**What you need to do:**
Collect every line of the items that contains the string "Bosch".

**Material provided:**
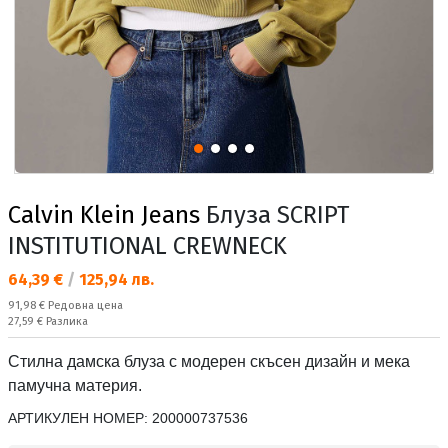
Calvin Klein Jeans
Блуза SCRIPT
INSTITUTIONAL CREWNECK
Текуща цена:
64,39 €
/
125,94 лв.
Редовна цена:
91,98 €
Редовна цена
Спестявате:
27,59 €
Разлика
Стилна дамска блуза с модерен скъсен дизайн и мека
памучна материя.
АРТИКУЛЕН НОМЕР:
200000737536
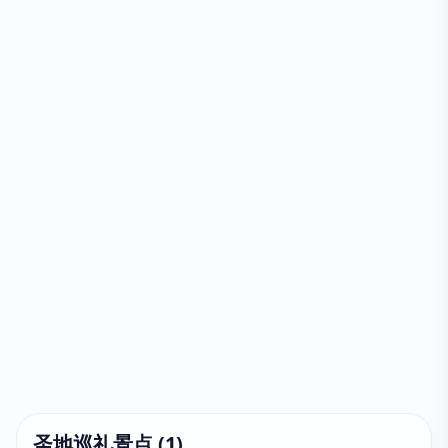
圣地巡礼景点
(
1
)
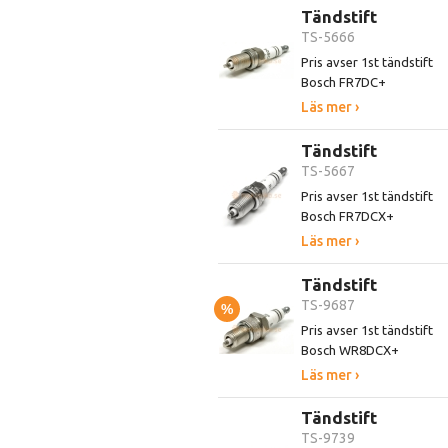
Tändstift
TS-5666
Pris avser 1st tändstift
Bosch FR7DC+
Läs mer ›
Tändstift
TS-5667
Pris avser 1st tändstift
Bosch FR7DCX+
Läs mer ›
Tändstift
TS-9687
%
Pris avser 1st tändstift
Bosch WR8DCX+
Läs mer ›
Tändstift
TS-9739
...
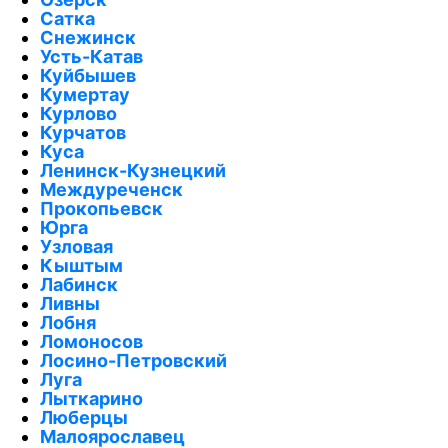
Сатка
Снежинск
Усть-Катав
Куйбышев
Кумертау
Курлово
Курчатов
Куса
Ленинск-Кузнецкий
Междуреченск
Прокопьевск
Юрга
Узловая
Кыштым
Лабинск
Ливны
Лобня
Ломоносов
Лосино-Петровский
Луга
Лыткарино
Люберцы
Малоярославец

**Finished exercise:**
Bosch FR7DC+
Bosch FR7DCX+
Bosch WR8DCX+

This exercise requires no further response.